> [Your task]:
Find every line that contains the string "KNIVES", and copy each of those lines.

○ ○ ○

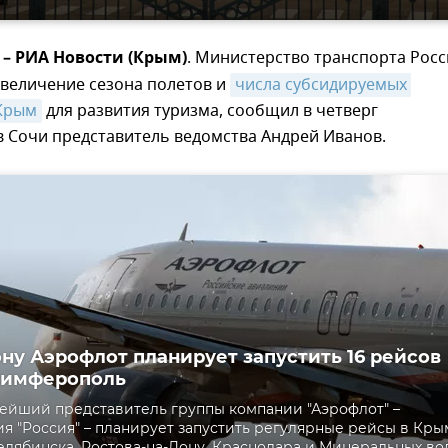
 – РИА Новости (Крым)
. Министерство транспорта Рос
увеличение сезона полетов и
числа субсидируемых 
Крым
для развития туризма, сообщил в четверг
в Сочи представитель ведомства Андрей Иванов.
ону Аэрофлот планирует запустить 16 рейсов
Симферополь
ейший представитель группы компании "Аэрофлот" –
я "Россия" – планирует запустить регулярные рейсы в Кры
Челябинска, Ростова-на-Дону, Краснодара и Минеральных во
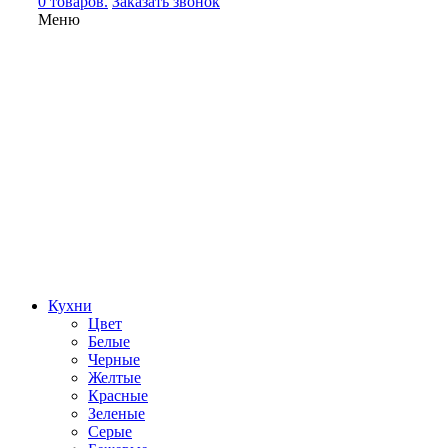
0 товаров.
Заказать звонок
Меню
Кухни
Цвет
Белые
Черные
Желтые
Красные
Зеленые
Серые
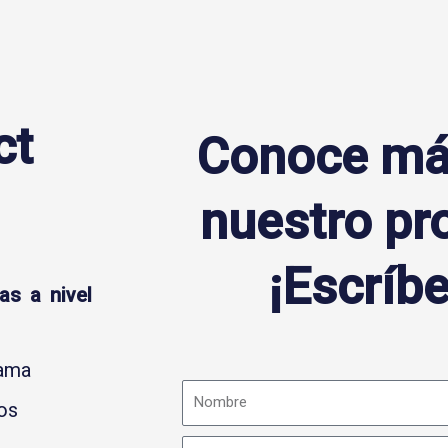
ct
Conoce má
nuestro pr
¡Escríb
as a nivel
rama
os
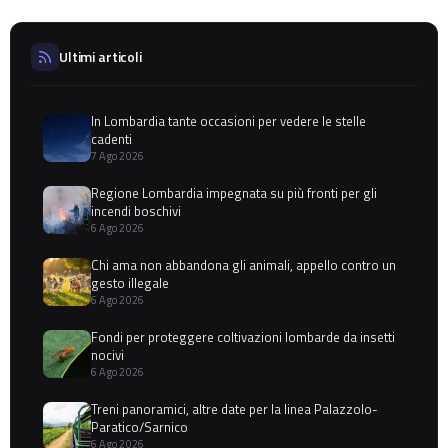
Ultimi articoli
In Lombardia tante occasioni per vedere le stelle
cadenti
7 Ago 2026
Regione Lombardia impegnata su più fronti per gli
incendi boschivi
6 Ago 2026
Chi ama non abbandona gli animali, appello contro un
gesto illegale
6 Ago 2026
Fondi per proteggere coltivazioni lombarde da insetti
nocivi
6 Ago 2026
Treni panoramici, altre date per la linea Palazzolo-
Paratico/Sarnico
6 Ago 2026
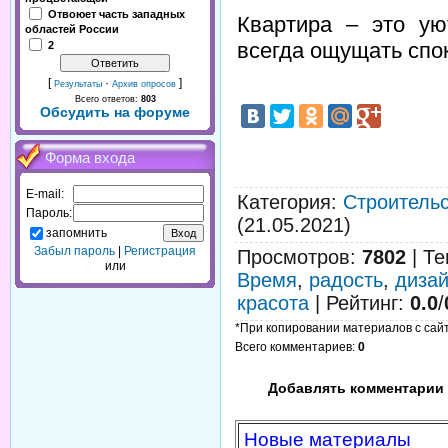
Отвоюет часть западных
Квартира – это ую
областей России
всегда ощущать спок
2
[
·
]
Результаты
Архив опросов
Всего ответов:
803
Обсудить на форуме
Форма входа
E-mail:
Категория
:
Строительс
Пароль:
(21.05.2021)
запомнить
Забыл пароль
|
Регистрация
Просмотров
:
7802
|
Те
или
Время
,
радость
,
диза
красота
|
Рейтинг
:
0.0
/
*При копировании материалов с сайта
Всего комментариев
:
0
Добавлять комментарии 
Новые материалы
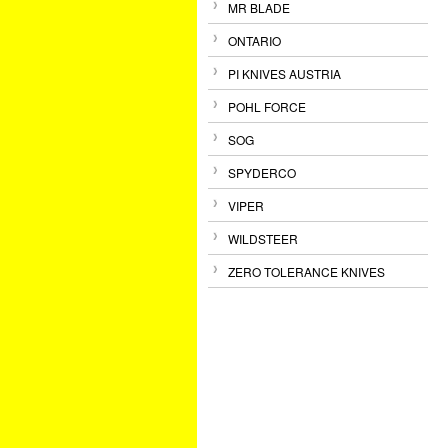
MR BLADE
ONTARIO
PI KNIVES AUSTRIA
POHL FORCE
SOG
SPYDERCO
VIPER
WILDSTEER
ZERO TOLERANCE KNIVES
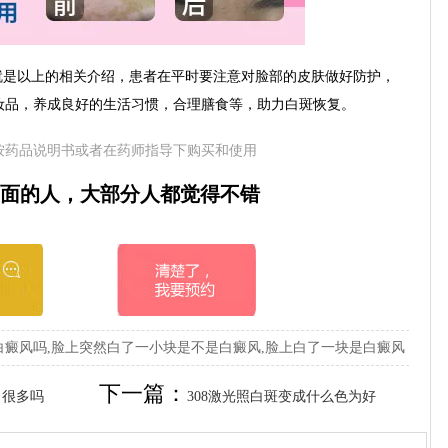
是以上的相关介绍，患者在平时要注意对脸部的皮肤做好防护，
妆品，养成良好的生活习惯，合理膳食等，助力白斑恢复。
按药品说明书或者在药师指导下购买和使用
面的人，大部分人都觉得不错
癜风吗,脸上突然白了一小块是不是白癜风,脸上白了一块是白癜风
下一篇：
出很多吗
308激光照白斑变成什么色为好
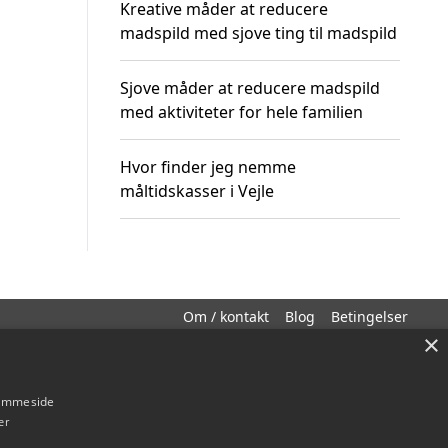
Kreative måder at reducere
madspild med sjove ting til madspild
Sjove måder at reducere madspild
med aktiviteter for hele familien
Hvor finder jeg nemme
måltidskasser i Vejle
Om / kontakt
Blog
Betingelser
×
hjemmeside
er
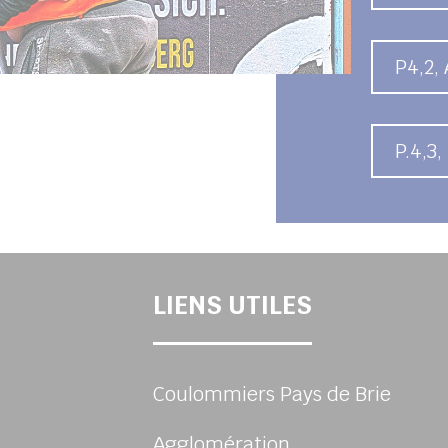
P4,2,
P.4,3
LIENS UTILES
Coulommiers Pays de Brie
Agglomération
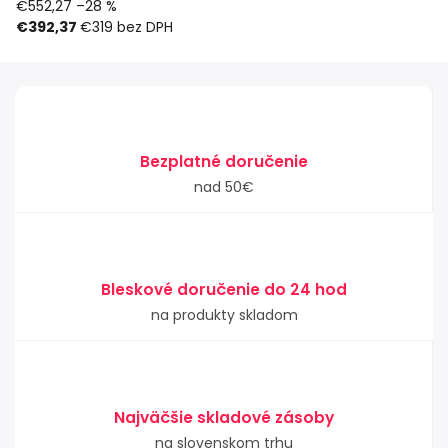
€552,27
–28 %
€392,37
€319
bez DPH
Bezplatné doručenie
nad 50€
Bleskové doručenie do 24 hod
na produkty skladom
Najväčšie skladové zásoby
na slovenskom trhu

○ ○ ○

> [Output below]:
PI KNIVES AUSTRIA
ZERO TOLERANCE KNIVES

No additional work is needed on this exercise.